What exactly have I lost?
First, take a breath. Losing a Government Gateway sign-in is one of the most common problems directors hit, and it is not your fault. These accounts get set up once, years ago, often in a hurry, and then sit unused until a deadline appears. HMRC has a recovery route for every version of this problem. Let's find yours.
A Government Gateway sign-in is two things: a user ID (up to 12 characters, given to you by HMRC when the account was created) and a password (chosen by you). You might have lost either one, or both. The fix is slightly different for each, but all of them start in the same place: the sign-in page itself. When you try to sign in, gov.uk shows you the recovery options for whichever part you're missing.
One more thing worth knowing before you start: your personal tax sign-in (the one with your own Self Assessment) and your company's sign-in are separate accounts. Make sure you're recovering the right one. Your company's Corporation Tax lives in a business tax account, not in your personal one.
The fix, step by step
- Go to the HMRC sign-in page on gov.uk and start signing in as normal.
- Lost the user ID? Use the recovery link the page shows you. HMRC will send the user ID to the email address the account was set up with.
- Forgotten the password? Use the reset link instead. Same idea: it goes through the email address on the account.
- Lost both? Do the user ID first, then the password. Both routes are online and free.
- Sign in with the recovered details. If HMRC texts a security code to your phone, enter it and you're in. Once you are back in, try your filing again before assuming anything else is wrong.
If that worked, you're done. If one of the steps above hit a wall, the sections below cover the three walls people actually hit.
The screen says my account is locked. What now?
This happens when the wrong details are entered too many times, and the trap here is human nature: you keep trying "one more" password, and every wrong try keeps you locked out. Stop retrying. A locked account unlocks by itself after 2 hours, and nobody can speed that up, not even HMRC's own helpdesk advisers. So set a timer, walk away, and use the wait to recover your user ID (as described above) so it is sitting in your inbox when the lock lifts.
The recovery email goes to an old or dead address
The online recovery leans on the email address the account was set up with. If that inbox is one you can still open (an old personal address, say), open it, the recovery works fine. The problem case is an address that's truly gone: a closed work email, a defunct domain, an ex-employee's inbox.
Don't panic, and don't give up on the account.
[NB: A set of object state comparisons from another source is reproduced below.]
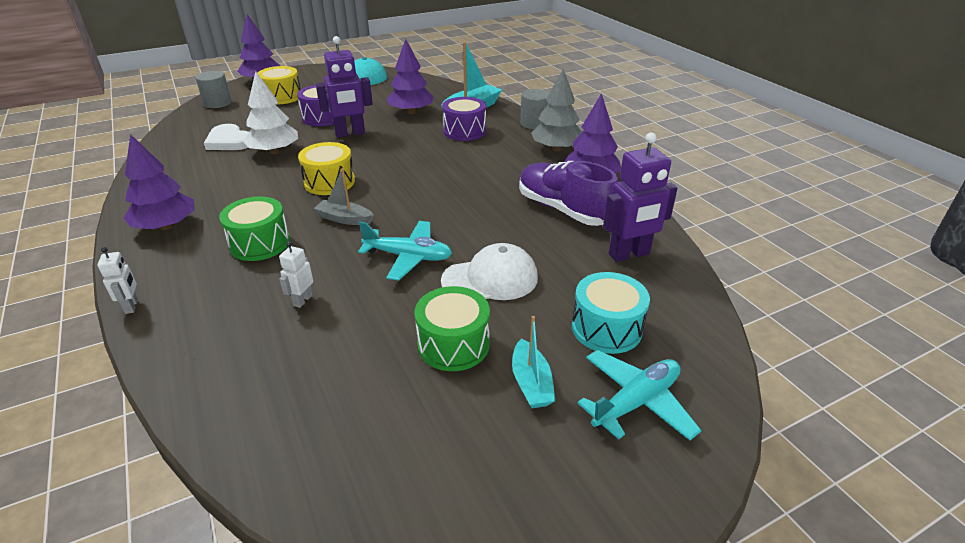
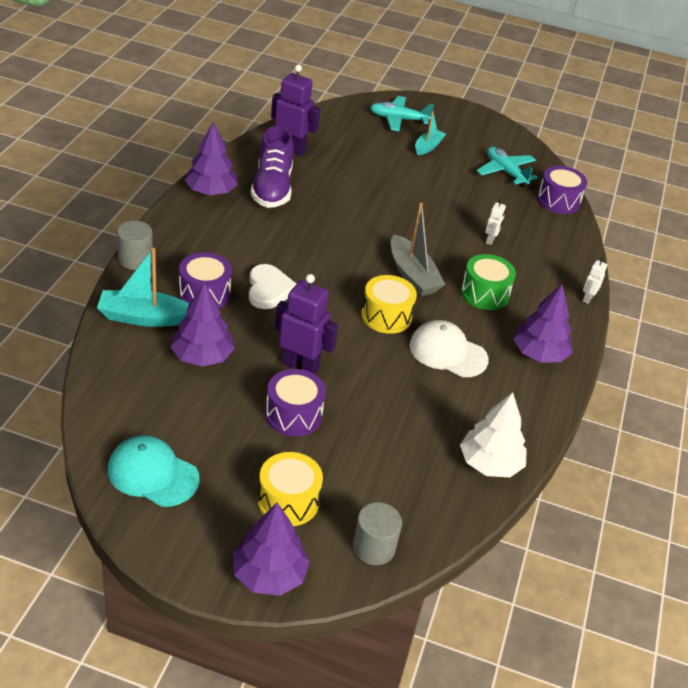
camera: 140 degrees left, 5 degrees up
(229, 141) = (420, 441): white heart -> white heart (269, 289)
(253, 438) = (558, 201): none -> purple drum
(274, 151) = (392, 390): white tree -> white tree (490, 463)
(302, 300) = (490, 240): white robot -> white robot turned 45 degrees counterclockwise
(344, 219) = (412, 275): grey boat -> grey boat, size x1.60
(408, 257) = (406, 225): turquoise plane -> turquoise plane (505, 172)
(453, 344) = (440, 176): green drum -> none
(490, 279) = (381, 186): white cap -> white cap (448, 352)
(556, 149) = (177, 226): grey tree -> none
(606, 328) = (365, 138): turquoise drum -> none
Call HMRC's online services helpdesk on 0300 200 3600 (Monday to Friday, 8am to 6pm, closed bank holidays). This is the team for exactly this: sign-in problems, lost details, and codes that never arrive. They'll take you through some identity checks and get the account's contact details updated so recovery can reach you. There's also a webchat option on gov.uk if you'd rather type than talk.
I lost the phone that gets my security codes
Same answer, same team. The online reset can't fix this one by itself, because the code keeps going to a phone you don't have. Call the online services helpdesk on 0300 200 3600 and they will reset how your codes are sent, so they reach a phone you actually hold. Then sign in as normal.
Should I just create a brand-new account instead?
It's tempting, because creating a new Government Gateway account takes about 5 minutes. But for Corporation Tax it's usually the slow road, and here's why: Corporation Tax can only be switched on in one Government Gateway account at a time. It stays switched on in your old account, and a shiny new account can't file anything until HMRC moves the tax across. Recovering the old sign-in is almost always faster.
A brand-new account is the right answer only when the old one is truly beyond recovery, for example when nobody knows the email it was set up with and the helpdesk route has failed. In that case:
- Create a new business tax account on gov.uk (about 5 minutes; you create the sign-in details as part of signing in for the first time).
- Ask HMRC to move Corporation Tax to it. The Corporation Tax helpline is 0300 200 3410.
- Add Corporation Tax to the account using your company's 10-digit tax reference (the UTR). If you don't know it, our guide on finding your company UTR shows you where it hides.
- Wait for the activation code, which arrives by post at your company's registered office, so allow a few days. Our guide on activating Corporation Tax online walks through that step.
My old accountant set up the account and holds the login
This is its own flavour of the problem: the sign-in isn't lost, it just belongs to someone else. Your company's Corporation Tax was switched on in their account, and it stays there until HMRC moves it, which is why even a perfectly good new sign-in of your own gets turned away when you try to file. The fix is the move described above: set up your own business tax account, then ask HMRC to move your company's Corporation Tax into it. If you're being refused with an error mentioning authentication when you file, that's the same family of problem, and our error 1046 guide untangles it.
How long will all this take?
- Online user ID recovery or password reset: minutes, if you can open the email on the account.
- A locked account: unlocks by itself after 2 hours. No shortcut exists.
- Helpdesk fixes (dead email, lost phone): one phone call, Monday to Friday 8am to 6pm (closed bank holidays), plus however long the queue is. Call early in the morning if you can.
- Moving Corporation Tax to a new account, or activating it: this involves the post, so think days, not minutes. If a filing deadline is close, start today.